Switching between Magnetic Bloch and Néel Domain Walls with Anisotropy Modulations

It has been shown previously that the presence of a Dzyaloshinskii-Moriya interaction in perpendicularly magnetized thin films stabilizes Néel type domain walls. We demonstrate, using micromagnetic simulations and analytical modeling, that the presence of a uniaxial in plane magnetic anisotropy can also lead to the formation of Néel walls in the absence of a Dzyaloshinskii-Moriya interaction. It is possible to abruptly switch between Bloch and Néel walls via a small modulation of the in plane, but also the perpendicular, magnetic anisotropy. This opens up a route toward electric field control of the domain wall type with small applied voltages through electric field controlled anisotropies.

Figure 1

Left: sketch of the simulation geometry with definition of directions.
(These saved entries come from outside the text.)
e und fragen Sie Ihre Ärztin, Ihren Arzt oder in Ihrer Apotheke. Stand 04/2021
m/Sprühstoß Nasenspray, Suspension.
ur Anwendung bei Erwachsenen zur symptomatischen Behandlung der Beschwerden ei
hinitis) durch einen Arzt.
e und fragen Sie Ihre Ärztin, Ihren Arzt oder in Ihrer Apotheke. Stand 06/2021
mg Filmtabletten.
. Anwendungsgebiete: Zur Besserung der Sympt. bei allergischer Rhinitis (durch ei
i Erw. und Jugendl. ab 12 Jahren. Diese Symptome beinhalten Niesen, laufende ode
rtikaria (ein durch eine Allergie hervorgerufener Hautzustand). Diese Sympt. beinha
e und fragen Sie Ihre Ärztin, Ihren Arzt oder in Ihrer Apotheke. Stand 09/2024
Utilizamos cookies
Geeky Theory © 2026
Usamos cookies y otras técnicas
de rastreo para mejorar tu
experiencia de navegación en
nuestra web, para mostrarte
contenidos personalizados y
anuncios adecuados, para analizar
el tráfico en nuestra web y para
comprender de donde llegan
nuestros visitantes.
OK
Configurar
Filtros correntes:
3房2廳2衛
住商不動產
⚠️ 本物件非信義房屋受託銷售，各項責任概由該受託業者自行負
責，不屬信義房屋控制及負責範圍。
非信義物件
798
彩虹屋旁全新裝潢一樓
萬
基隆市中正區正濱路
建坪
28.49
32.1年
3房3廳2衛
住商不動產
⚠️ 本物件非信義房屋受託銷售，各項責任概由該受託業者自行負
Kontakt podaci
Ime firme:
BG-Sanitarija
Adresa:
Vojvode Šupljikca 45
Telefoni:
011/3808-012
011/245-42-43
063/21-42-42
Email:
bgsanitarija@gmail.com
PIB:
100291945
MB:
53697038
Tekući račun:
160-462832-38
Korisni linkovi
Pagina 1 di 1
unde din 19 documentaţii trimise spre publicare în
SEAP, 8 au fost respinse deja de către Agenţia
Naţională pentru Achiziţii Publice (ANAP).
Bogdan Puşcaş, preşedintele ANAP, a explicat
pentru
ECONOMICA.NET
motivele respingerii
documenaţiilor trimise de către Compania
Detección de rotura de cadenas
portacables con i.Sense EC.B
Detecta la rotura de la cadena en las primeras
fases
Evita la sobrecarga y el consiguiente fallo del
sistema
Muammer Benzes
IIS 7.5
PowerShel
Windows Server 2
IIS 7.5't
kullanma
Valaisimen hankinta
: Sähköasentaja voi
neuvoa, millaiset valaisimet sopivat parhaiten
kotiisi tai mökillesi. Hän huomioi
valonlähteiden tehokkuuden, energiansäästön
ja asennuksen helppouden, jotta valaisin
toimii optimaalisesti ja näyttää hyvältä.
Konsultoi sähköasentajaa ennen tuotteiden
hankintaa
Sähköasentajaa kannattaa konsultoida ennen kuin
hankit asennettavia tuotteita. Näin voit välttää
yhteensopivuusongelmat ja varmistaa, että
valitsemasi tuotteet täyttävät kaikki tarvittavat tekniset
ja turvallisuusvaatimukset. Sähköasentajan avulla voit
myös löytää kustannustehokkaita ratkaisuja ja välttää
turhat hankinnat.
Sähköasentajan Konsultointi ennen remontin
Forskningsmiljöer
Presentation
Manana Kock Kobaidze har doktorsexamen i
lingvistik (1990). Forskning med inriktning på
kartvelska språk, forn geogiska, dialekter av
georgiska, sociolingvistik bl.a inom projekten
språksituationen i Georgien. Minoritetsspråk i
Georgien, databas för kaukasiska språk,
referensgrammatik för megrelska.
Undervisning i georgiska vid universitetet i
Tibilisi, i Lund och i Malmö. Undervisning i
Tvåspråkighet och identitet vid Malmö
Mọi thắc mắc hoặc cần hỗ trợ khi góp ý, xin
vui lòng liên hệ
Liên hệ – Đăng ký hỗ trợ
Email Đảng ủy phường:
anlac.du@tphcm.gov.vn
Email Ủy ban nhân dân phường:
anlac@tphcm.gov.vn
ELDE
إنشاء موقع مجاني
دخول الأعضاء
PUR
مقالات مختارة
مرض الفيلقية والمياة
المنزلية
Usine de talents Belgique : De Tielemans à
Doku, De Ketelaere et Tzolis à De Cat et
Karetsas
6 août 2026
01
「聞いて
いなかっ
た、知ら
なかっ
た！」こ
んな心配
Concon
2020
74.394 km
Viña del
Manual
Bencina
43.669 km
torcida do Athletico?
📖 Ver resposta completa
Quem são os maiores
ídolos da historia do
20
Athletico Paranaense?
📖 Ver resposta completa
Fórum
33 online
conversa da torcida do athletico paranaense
Right: definition of in plane color wheel and domain wall magnetization angle $\varphi$ between the magnetization $\overrightarrow{M}$ at the center of the domain wall and the normal $\widehat{n}$ to the domain wall.

Figure 2

Domain wall images as a function of (a) DMI constant $D$ and (b) in plane anisotropy constant $K_{\mathrm{IP}}$ for a perpendicular anisotropy constant $K_{\mathrm{PP}}=1\times {10}^6\mathrm{J}/{\mathrm{m}}^3$. (c) Images as a function of $K_{\mathrm{PP}}$ for $K_{\mathrm{IP}}=3\times {10}^4\mathrm{J}/{\mathrm{m}}^3$. Corresponding domain wall magnetization angles $\varphi$ as a function of (d) $D$, (e) $K_{\mathrm{IP}}$, and (f) $K_{\mathrm{PP}}$.

Figure 3

(a) Phase diagram of the domain wall magnetization angle $\varphi$ as a function of perpendicular ($K_{\mathrm{PP}}$) and in plane ($K_{\mathrm{IP}}$) anisotropy constants. (b) Location of the transition between Bloch and Néel walls for a thin film (blue line), for a nanowire (orange dashed line), and according to the analytical model (black dotted line). (c) Widths $\delta$ of Bloch (green line) and Néel (red dashed line) domain walls just below and above the transition. The analytical expression $\delta =2\sqrt{A/K_{\mathrm{PP},\mathrm{eff}}}$ is shown as a black dotted line.

Figure 4

(a) Phase diagram of the domain wall magnetization angle $\varphi$ as a function of perpendicular magnetic anisotropy constant $K_{\mathrm{PP}}$ and nanowire width $w$. (b) Domain wall images as a function of $K_{\mathrm{PP}}$ for $w=32\mathrm{nm}$.

Figure 5

Phase diagram of the domain wall magnetization angle $\varphi$ as a function of DMI constant $D$ and in plane anisotropy constant $K_{\mathrm{IP}}$ for a fixed magnitude of the perpendicular anisotropy constant $K_{\mathrm{PP}}=1\times {10}^6\mathrm{J}/{\mathrm{m}}^3$. Solid blue lines are contour lines of the simulation data for given domain wall magnetization angles of 15°, 45°, and 75°. Dotted black lines are the contour lines expected from the analytical model.